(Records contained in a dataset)
########
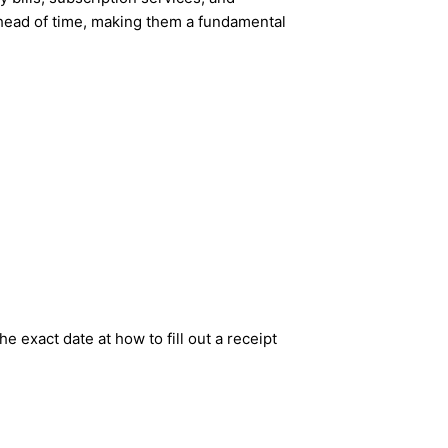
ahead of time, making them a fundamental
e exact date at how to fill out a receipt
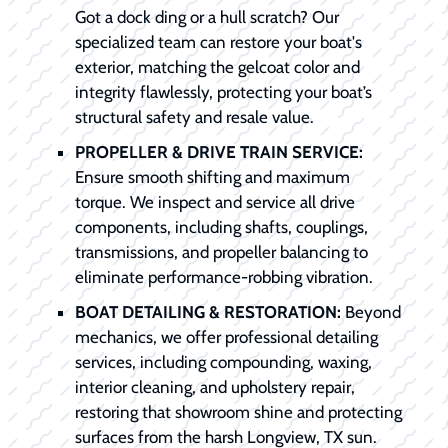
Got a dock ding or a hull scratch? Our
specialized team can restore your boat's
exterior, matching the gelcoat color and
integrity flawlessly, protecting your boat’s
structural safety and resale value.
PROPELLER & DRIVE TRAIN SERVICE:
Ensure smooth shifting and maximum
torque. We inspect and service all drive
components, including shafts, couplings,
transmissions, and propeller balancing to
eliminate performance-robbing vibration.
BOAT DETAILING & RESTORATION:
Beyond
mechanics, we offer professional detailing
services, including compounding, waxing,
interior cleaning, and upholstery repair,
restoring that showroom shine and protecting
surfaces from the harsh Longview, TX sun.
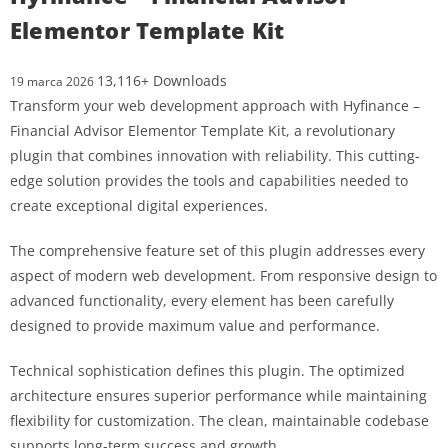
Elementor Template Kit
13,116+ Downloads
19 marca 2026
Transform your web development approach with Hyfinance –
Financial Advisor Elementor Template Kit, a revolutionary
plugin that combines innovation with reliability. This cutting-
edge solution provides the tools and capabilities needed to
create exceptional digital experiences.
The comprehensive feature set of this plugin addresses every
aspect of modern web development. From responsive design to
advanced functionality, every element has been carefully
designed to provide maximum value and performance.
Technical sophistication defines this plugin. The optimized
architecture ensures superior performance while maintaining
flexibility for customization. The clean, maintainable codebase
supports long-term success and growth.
########
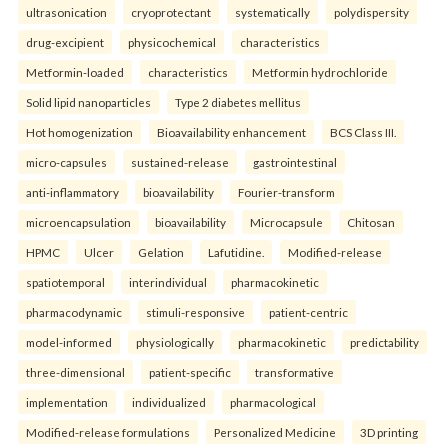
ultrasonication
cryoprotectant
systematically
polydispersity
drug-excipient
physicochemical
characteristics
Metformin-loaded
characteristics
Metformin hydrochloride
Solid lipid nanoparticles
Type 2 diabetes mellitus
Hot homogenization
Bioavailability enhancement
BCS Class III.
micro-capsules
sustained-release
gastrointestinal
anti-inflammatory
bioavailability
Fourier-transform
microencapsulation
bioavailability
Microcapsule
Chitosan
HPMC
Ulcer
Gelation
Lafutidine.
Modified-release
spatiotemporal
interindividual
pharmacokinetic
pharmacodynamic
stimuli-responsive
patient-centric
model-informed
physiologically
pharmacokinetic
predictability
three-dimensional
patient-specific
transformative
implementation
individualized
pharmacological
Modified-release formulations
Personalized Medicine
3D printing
########
Your goal = Taking the entries above, write out exactly each line from the one holding "transformative" to the one holding "3D printing", both included, and stop there.

Result =
transformative
implementation
individualized
pharmacological
Modified-release formulations
Personalized Medicine
3D printing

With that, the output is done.